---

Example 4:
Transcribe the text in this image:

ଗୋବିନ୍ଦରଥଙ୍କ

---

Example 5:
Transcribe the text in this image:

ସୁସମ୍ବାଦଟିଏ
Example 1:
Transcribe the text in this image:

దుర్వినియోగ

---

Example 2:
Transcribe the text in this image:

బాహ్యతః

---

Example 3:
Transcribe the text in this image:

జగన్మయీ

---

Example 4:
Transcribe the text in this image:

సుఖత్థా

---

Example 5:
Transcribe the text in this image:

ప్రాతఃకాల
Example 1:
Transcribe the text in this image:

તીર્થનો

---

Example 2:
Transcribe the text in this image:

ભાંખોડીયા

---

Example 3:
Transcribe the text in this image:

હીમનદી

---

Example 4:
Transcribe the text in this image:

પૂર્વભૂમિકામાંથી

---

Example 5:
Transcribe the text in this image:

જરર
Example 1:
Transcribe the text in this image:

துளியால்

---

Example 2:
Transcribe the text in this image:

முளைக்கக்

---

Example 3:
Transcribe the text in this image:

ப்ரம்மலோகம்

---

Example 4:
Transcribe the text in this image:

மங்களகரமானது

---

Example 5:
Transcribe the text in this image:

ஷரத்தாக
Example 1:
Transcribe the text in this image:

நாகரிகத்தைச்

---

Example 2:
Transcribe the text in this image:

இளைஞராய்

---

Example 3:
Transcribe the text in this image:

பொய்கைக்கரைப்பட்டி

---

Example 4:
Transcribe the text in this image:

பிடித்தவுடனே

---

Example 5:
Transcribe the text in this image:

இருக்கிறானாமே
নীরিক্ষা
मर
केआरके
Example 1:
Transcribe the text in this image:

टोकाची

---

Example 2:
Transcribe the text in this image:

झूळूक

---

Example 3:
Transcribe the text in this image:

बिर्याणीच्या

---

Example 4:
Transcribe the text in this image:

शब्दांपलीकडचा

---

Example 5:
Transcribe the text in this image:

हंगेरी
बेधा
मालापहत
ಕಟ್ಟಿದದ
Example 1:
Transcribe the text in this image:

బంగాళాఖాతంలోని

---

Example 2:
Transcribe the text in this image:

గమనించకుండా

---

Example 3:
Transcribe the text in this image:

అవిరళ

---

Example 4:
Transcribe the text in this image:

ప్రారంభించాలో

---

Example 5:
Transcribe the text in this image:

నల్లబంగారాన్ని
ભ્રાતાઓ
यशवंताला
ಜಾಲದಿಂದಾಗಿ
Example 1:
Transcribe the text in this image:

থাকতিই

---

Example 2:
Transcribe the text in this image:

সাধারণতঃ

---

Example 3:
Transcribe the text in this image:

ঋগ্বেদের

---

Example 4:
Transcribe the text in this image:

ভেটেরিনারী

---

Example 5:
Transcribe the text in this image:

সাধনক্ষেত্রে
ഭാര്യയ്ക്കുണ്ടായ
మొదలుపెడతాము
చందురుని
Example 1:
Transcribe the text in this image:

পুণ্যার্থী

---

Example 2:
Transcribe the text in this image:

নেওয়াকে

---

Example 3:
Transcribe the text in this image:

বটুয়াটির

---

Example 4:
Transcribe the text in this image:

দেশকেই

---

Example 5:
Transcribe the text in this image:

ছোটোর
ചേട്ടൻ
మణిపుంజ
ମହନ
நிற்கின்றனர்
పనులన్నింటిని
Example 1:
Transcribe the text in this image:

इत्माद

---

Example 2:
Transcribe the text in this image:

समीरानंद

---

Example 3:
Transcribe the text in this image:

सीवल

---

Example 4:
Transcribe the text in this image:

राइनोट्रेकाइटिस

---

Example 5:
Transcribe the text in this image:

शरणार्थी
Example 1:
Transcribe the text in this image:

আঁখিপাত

• • •

» The task: Each entry above needs to be duplicated exactly.

» Solution to this exercise:
---

Example 4:
Transcribe the text in this image:

ଗୋବିନ୍ଦରଥଙ୍କ

---

Example 5:
Transcribe the text in this image:

ସୁସମ୍ବାଦଟିଏ
Example 1:
Transcribe the text in this image:

దుర్వినియోగ

---

Example 2:
Transcribe the text in this image:

బాహ్యతః

---

Example 3:
Transcribe the text in this image:

జగన్మయీ

---

Example 4:
Transcribe the text in this image:

సుఖత్థా

---

Example 5:
Transcribe the text in this image:

ప్రాతఃకాల
Example 1:
Transcribe the text in this image:

તીર્થનો

---

Example 2:
Transcribe the text in this image:

ભાંખોડીયા

---

Example 3:
Transcribe the text in this image:

હીમનદી

---

Example 4:
Transcribe the text in this image:

પૂર્વભૂમિકામાંથી

---

Example 5:
Transcribe the text in this image:

જરર
Example 1:
Transcribe the text in this image:

துளியால்

---

Example 2:
Transcribe the text in this image:

முளைக்கக்

---

Example 3:
Transcribe the text in this image:

ப்ரம்மலோகம்

---

Example 4:
Transcribe the text in this image:

மங்களகரமானது

---

Example 5:
Transcribe the text in this image:

ஷரத்தாக
Example 1:
Transcribe the text in this image:

நாகரிகத்தைச்

---

Example 2:
Transcribe the text in this image:

இளைஞராய்

---

Example 3:
Transcribe the text in this image:

பொய்கைக்கரைப்பட்டி

---

Example 4:
Transcribe the text in this image:

பிடித்தவுடனே

---

Example 5:
Transcribe the text in this image:

இருக்கிறானாமே
নীরিক্ষা
मर
केआरके
Example 1:
Transcribe the text in this image:

टोकाची

---

Example 2:
Transcribe the text in this image:

झूळूक

---

Example 3:
Transcribe the text in this image:

बिर्याणीच्या

---

Example 4:
Transcribe the text in this image:

शब्दांपलीकडचा

---

Example 5:
Transcribe the text in this image:

हंगेरी
बेधा
मालापहत
ಕಟ್ಟಿದದ
Example 1:
Transcribe the text in this image:

బంగాళాఖాతంలోని

---

Example 2:
Transcribe the text in this image:

గమనించకుండా

---

Example 3:
Transcribe the text in this image:

అవిరళ

---

Example 4:
Transcribe the text in this image:

ప్రారంభించాలో

---

Example 5:
Transcribe the text in this image:

నల్లబంగారాన్ని
ભ્રાતાઓ
यशवंताला
ಜಾಲದಿಂದಾಗಿ
Example 1:
Transcribe the text in this image:

থাকতিই

---

Example 2:
Transcribe the text in this image:

সাধারণতঃ

---

Example 3:
Transcribe the text in this image:

ঋগ্বেদের

---

Example 4:
Transcribe the text in this image:

ভেটেরিনারী

---

Example 5:
Transcribe the text in this image:

সাধনক্ষেত্রে
ഭാര്യയ്ക്കുണ്ടായ
మొదలుపెడతాము
చందురుని
Example 1:
Transcribe the text in this image:

পুণ্যার্থী

---

Example 2:
Transcribe the text in this image:

নেওয়াকে

---

Example 3:
Transcribe the text in this image:

বটুয়াটির

---

Example 4:
Transcribe the text in this image:

দেশকেই

---

Example 5:
Transcribe the text in this image:

ছোটোর
ചേട്ടൻ
మణిపుంజ
ମହନ
நிற்கின்றனர்
పనులన్నింటిని
Example 1:
Transcribe the text in this image:

इत्माद

---

Example 2:
Transcribe the text in this image:

समीरानंद

---

Example 3:
Transcribe the text in this image:

सीवल

---

Example 4:
Transcribe the text in this image:

राइनोट्रेकाइटिस

---

Example 5:
Transcribe the text in this image:

शरणार्थी
Example 1:
Transcribe the text in this image:

আঁখিপাত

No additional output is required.